▶ Exercise directions
The data below should be copied over with complete accuracy.

▶ Material for this task

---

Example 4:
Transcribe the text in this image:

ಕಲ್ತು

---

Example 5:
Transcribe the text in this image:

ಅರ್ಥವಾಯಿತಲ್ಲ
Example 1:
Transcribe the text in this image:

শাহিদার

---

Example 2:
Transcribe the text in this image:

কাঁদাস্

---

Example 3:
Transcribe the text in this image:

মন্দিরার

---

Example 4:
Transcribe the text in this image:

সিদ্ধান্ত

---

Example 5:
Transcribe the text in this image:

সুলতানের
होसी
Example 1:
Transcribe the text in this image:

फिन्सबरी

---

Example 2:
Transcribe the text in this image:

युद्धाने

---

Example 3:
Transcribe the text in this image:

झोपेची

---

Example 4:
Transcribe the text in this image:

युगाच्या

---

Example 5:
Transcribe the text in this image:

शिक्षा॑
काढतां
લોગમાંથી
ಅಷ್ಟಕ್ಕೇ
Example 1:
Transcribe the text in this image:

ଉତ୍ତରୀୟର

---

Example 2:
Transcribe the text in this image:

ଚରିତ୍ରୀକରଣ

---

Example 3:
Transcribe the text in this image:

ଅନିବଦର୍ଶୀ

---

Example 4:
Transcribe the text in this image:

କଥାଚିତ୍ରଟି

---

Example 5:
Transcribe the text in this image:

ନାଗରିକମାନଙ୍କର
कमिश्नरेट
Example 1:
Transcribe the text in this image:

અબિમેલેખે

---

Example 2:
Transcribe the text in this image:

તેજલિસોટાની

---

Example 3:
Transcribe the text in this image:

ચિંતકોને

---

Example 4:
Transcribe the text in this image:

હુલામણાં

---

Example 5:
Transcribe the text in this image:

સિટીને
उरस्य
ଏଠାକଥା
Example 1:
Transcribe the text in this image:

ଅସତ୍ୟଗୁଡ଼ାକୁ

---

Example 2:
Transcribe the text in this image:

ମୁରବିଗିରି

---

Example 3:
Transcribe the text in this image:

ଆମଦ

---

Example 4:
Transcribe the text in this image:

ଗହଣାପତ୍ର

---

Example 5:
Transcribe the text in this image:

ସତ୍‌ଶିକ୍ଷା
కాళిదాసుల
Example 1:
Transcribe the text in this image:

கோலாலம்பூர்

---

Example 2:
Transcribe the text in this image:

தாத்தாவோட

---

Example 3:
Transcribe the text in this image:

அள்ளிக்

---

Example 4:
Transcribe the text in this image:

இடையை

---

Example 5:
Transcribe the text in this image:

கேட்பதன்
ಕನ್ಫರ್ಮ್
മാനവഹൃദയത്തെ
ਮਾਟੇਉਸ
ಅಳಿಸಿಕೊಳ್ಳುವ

▶ Answer space
---

Example 4:
Transcribe the text in this image:

ಕಲ್ತು

---

Example 5:
Transcribe the text in this image:

ಅರ್ಥವಾಯಿತಲ್ಲ
Example 1:
Transcribe the text in this image:

শাহিদার

---

Example 2:
Transcribe the text in this image:

কাঁদাস্

---

Example 3:
Transcribe the text in this image:

মন্দিরার

---

Example 4:
Transcribe the text in this image:

সিদ্ধান্ত

---

Example 5:
Transcribe the text in this image:

সুলতানের
होसी
Example 1:
Transcribe the text in this image:

फिन्सबरी

---

Example 2:
Transcribe the text in this image:

युद्धाने

---

Example 3:
Transcribe the text in this image:

झोपेची

---

Example 4:
Transcribe the text in this image:

युगाच्या

---

Example 5:
Transcribe the text in this image:

शिक्षा॑
काढतां
લોગમાંથી
ಅಷ್ಟಕ್ಕೇ
Example 1:
Transcribe the text in this image:

ଉତ୍ତରୀୟର

---

Example 2:
Transcribe the text in this image:

ଚରିତ୍ରୀକରଣ

---

Example 3:
Transcribe the text in this image:

ଅନିବଦର୍ଶୀ

---

Example 4:
Transcribe the text in this image:

କଥାଚିତ୍ରଟି

---

Example 5:
Transcribe the text in this image:

ନାଗରିକମାନଙ୍କର
कमिश्नरेट
Example 1:
Transcribe the text in this image:

અબિમેલેખે

---

Example 2:
Transcribe the text in this image:

તેજલિસોટાની

---

Example 3:
Transcribe the text in this image:

ચિંતકોને

---

Example 4:
Transcribe the text in this image:

હુલામણાં

---

Example 5:
Transcribe the text in this image:

સિટીને
उरस्य
ଏଠାକଥା
Example 1:
Transcribe the text in this image:

ଅସତ୍ୟଗୁଡ଼ାକୁ

---

Example 2:
Transcribe the text in this image:

ମୁରବିଗିରି

---

Example 3:
Transcribe the text in this image:

ଆମଦ

---

Example 4:
Transcribe the text in this image:

ଗହଣାପତ୍ର

---

Example 5:
Transcribe the text in this image:

ସତ୍‌ଶିକ୍ଷା
కాళిదాసుల
Example 1:
Transcribe the text in this image:

கோலாலம்பூர்

---

Example 2:
Transcribe the text in this image:

தாத்தாவோட

---

Example 3:
Transcribe the text in this image:

அள்ளிக்

---

Example 4:
Transcribe the text in this image:

இடையை

---

Example 5:
Transcribe the text in this image:

கேட்பதன்
ಕನ್ಫರ್ಮ್
മാനവഹൃദയത്തെ
ਮਾਟੇਉਸ
ಅಳಿಸಿಕೊಳ್ಳುವ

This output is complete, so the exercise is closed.